Issue #24: Supply Chain Issues, Energy Shortages, and Commodities
Supply Chain Issues
The COVID-19 pandemic has no doubt disrupted global supply chains to a significant degree. Given the physical nature of supply chain and logistics business models, they are unable to seamlessly transition to remote functions and operations like other service-oriented firms have. With the general restructuring of daily life due to the prolonging of additional public health restrictions, supply chain and logistics firms have been stressed in their attempts to simultaneously deal with an above average demand for goods and with new (local, regional, national, and international) regulations regarding masks, vaccinations, social distancing, and travel.
Over the past few decades of modernization and globalization, supply chains have become increasingly complex, due to the increasing technological specificity and sophistication of everyday household products, as well as efficient, due to the development of the “just-in-time” (JIT) manufacturing and inventory management system, popularized by Toyota in the 1970s and Dell in the 1990s.1 Obviously, China has played a large part in this ongoing story, as it has become the largest trading nation on the planet, with over $4 trillion in gross trade flows, in just 20 short years.

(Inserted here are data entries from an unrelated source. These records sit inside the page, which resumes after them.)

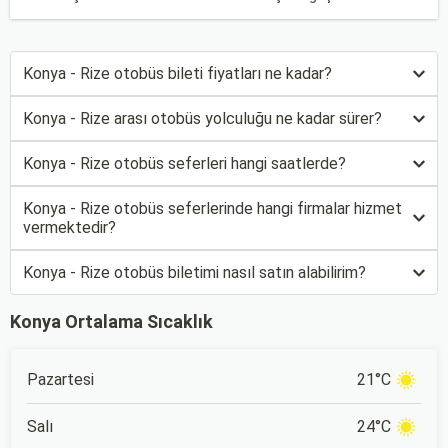
Konya - Rize otobüs bileti fiyatları ne kadar?
Konya - Rize arası otobüs yolculuğu ne kadar sürer?
Konya - Rize otobüs seferleri hangi saatlerde?
Konya - Rize otobüs seferlerinde hangi firmalar hizmet
vermektedir?
Konya - Rize otobüs biletimi nasıl satın alabilirim?
Konya Ortalama Sıcaklık
Pazartesi
21°C
Salı
24°C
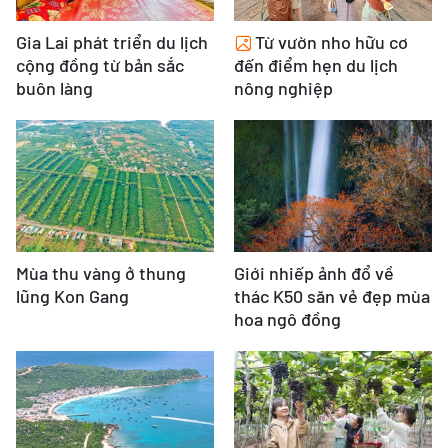
Gia Lai phát triển du lịch
Từ vườn nho hữu cơ
cộng đồng từ bản sắc
đến điểm hẹn du lịch
buôn làng
nông nghiệp
Mùa thu vàng ở thung
Giới nhiếp ảnh đổ về
lũng Kon Gang
thác K50 săn vẻ đẹp mùa
hoa ngô đồng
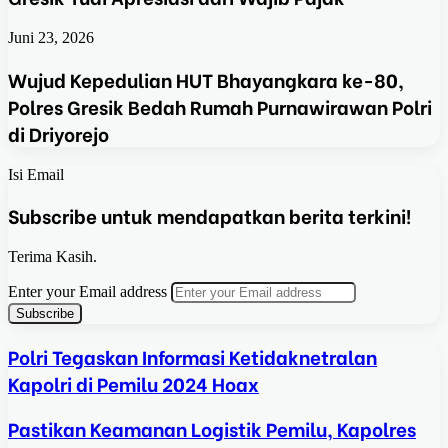
Juni 23, 2026
Wujud Kepedulian HUT Bhayangkara ke-80,
Polres Gresik Bedah Rumah Purnawirawan Polri
di Driyorejo
Isi Email
Subscribe untuk mendapatkan berita terkini!
Terima Kasih.
Enter your Email address
Polri Tegaskan Informasi Ketidaknetralan
Kapolri di Pemilu 2024 Hoax
Pastikan Keamanan Logistik Pemilu, Kapolres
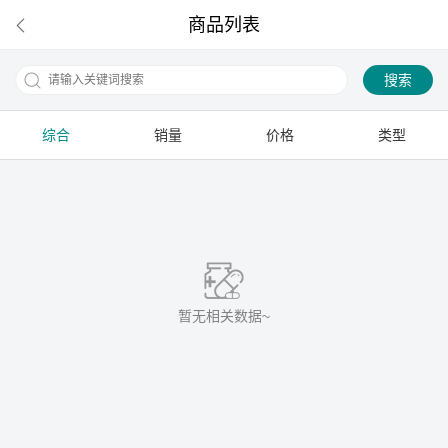
商品列表
搜索
综合
销量
价格
类型
下拉刷新
暂无相关数据~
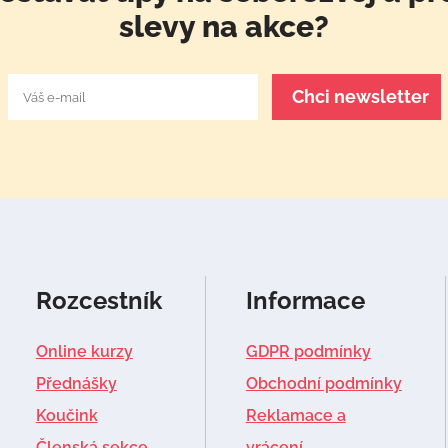
slevy na akce?
Rozcestník
Informace
Online kurzy
GDPR podmínky
Přednášky
Obchodní podmínky
Koučink
Reklamace a
Členská sekce
vrácení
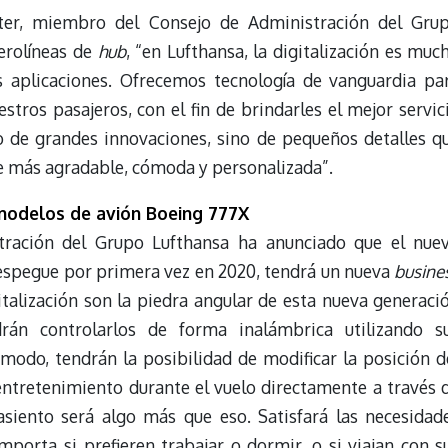
er, miembro del Consejo de Administración del Gru
erolíneas de
hub
, “en Lufthansa, la digitalización es muc
s aplicaciones. Ofrecemos tecnología de vanguardia pa
stros pasajeros, con el fin de brindarles el mejor servic
lo de grandes innovaciones, sino de pequeños detalles q
je más agradable, cómoda y personalizada”.
modelos de avión Boeing 777X
tración del Grupo Lufthansa ha anunciado que el nue
espegue por primera vez en 2020, tendrá un nueva
busine
italización son la piedra angular de esta nueva generaci
drán controlarlos de forma inalámbrica utilizando s
modo, tendrán la posibilidad de modificar la posición d
entretenimiento durante el vuelo directamente a través 
asiento será algo más que eso. Satisfará las necesidad
importa si prefieren trabajar o dormir, o si viajan con s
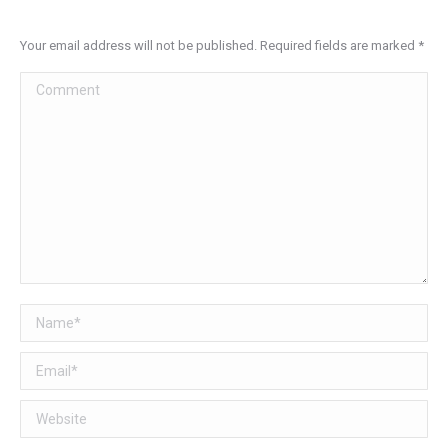
Your email address will not be published. Required fields are marked
*
Comment
Name *
Email *
Website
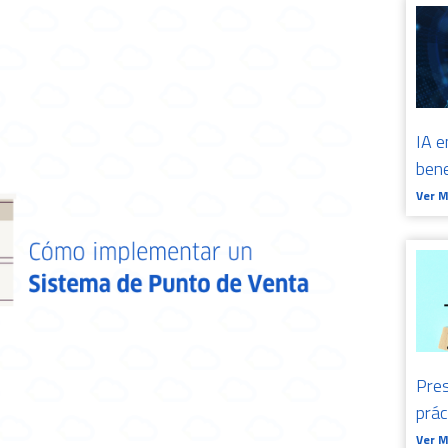
IA e
bene
Ver 
Pres
prá
Ver 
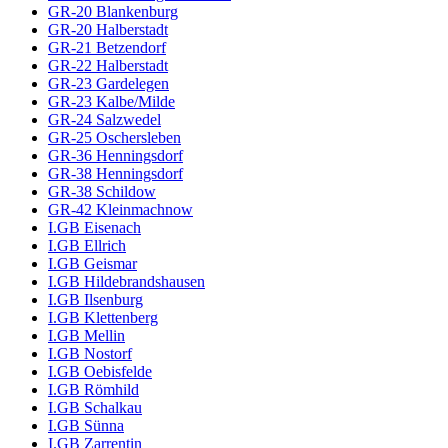
GR-20 Blankenburg
GR-20 Halberstadt
GR-21 Betzendorf
GR-22 Halberstadt
GR-23 Gardelegen
GR-23 Kalbe/Milde
GR-24 Salzwedel
GR-25 Oschersleben
GR-36 Henningsdorf
GR-38 Henningsdorf
GR-38 Schildow
GR-42 Kleinmachnow
I.GB Eisenach
I.GB Ellrich
I.GB Geismar
I.GB Hildebrandshausen
I.GB Ilsenburg
I.GB Klettenberg
I.GB Mellin
I.GB Nostorf
I.GB Oebisfelde
I.GB Römhild
I.GB Schalkau
I.GB Sünna
I.GB Zarrentin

During the COVID-19 pandemic, rolling waves of government-imposed lockdowns and requirements/restrictions inhibited smooth passage of people and goods through airports, seaports, and ground crossings, which naturally resulted in increased transportation costs and delayed delivery times. Meanwhile, during the worst parts of the lockdowns, consumption patterns temporarily shifted, as consumers, now unable to spend on services, redirected spending towards durable and non-durable goods.
Moreover, flush with cash from government relief and stimulus packages, consumers in developed markets, particularly the United States, went on a (online) shopping spree. However, it seems that the upward trend in personal income growth has moderated after a reduction in government transfer receipts, and durable and non-durable goods orders have similarly mean-reverted as well. This suggests that there has not been a more permanent outward shift in the demand function of consumers, and absent an increase in wages and salaries that would boost personal income, any inflation seen in the durable and non-durable goods sector would only be transitory.

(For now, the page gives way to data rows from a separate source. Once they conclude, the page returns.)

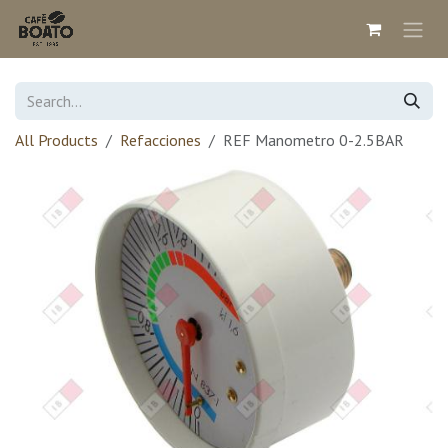
Skip to Content
All Products
Refacciones
REF Manometro 0-2.5BAR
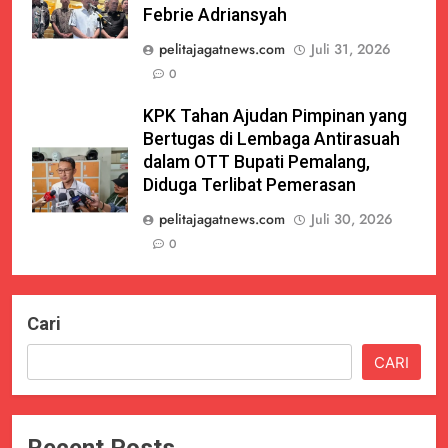
Febrie Adriansyah
pelitajagatnews.com
Juli 31, 2026
0
KPK Tahan Ajudan Pimpinan yang
Bertugas di Lembaga Antirasuah
dalam OTT Bupati Pemalang,
Diduga Terlibat Pemerasan
pelitajagatnews.com
Juli 30, 2026
0
Cari
CARI
Recent Posts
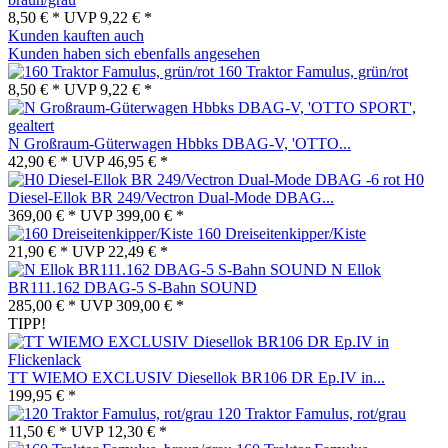
8,50 € *
UVP
9,22 € *
Kunden kauften auch
Kunden haben sich ebenfalls angesehen
160 Traktor Famulus, grün/rot
8,50 € *
UVP
9,22 € *
N Großraum-Güterwagen Hbbks DBAG-V, 'OTTO...
42,90 € *
UVP
46,95 € *
H0
Diesel-Ellok BR 249/Vectron Dual-Mode DBAG...
369,00 € *
UVP
399,00 € *
160 Dreiseitenkipper/Kiste
21,90 € *
UVP
22,49 € *
N Ellok
BR111.162 DBAG-5 S-Bahn SOUND
285,00 € *
UVP
309,00 € *
TIPP!
TT WIEMO EXCLUSIV Diesellok BR106 DR Ep.IV in...
199,95 € *
120 Traktor Famulus, rot/grau
11,50 € *
UVP
12,30 € *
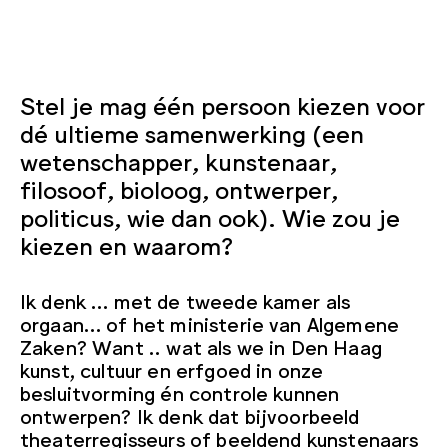
Stel je mag één persoon kiezen voor
dé ultieme samenwerking (een
wetenschapper, kunstenaar,
filosoof, bioloog, ontwerper,
politicus, wie dan ook). Wie zou je
kiezen en waarom?
Ik denk … met de tweede kamer als
orgaan… of het ministerie van Algemene
Zaken? Want .. wat als we in Den Haag
kunst, cultuur en erfgoed in onze
besluitvorming én controle kunnen
ontwerpen? Ik denk dat bijvoorbeeld
theaterregisseurs of beeldend kunstenaars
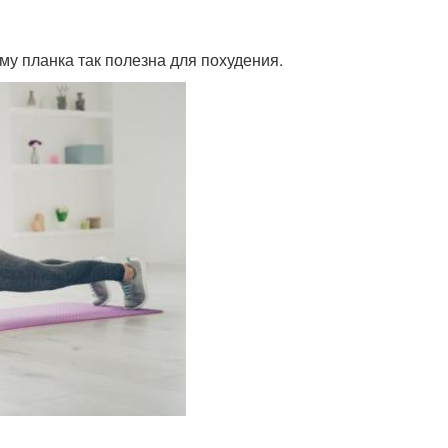
му планка так полезна для похудения.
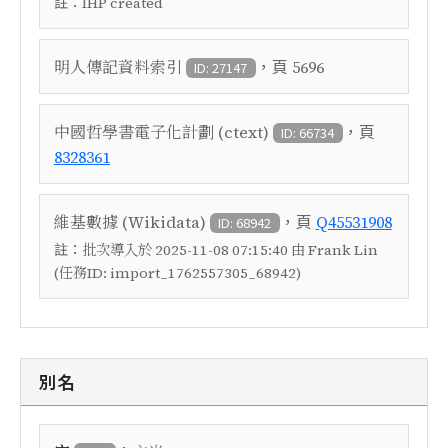
註：
IHP created
，頁
明人傳記資料索引
5696
ID: 27147
，頁
中國哲學書電子化計劃 (ctext)
ID: 66734
8328361
，頁
維基數據 (Wikidata)
Q45531908
ID: 68942
註：
批次導入於 2025-11-08 07:15:40 由 Frank Lin
(任務ID: import_1762557305_68942)
別名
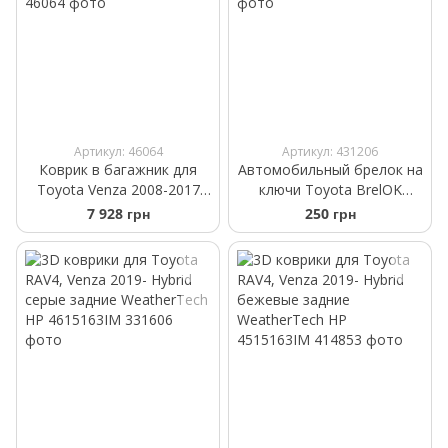
Артикул: 46064
Артикул: 431206
Коврик в багажник для
Автомобильный брелок на
Toyota Venza 2008-2017
ключи Toyota BrelOK
черный WeatherTech 40369
черная замша
7 928 грн
250 грн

The figure below shows how personal durable goods consumption, one of the main drivers of shipping rates, appears to be moderating and mean-reverting back to its usual trend after a temporary above trend spike.
The figure below shows real personal income levels, both including and excluding government transfer receipts (i.e. unemployment benefits, stimulus checks, and other government transfer payments and social safety net programs). With the assumption that labor shortages are an actual problem and not simply media paranoia, it appears that they are not showing up and manifesting as wage pressures, which reduces the likelihood that current consumption patterns can continue.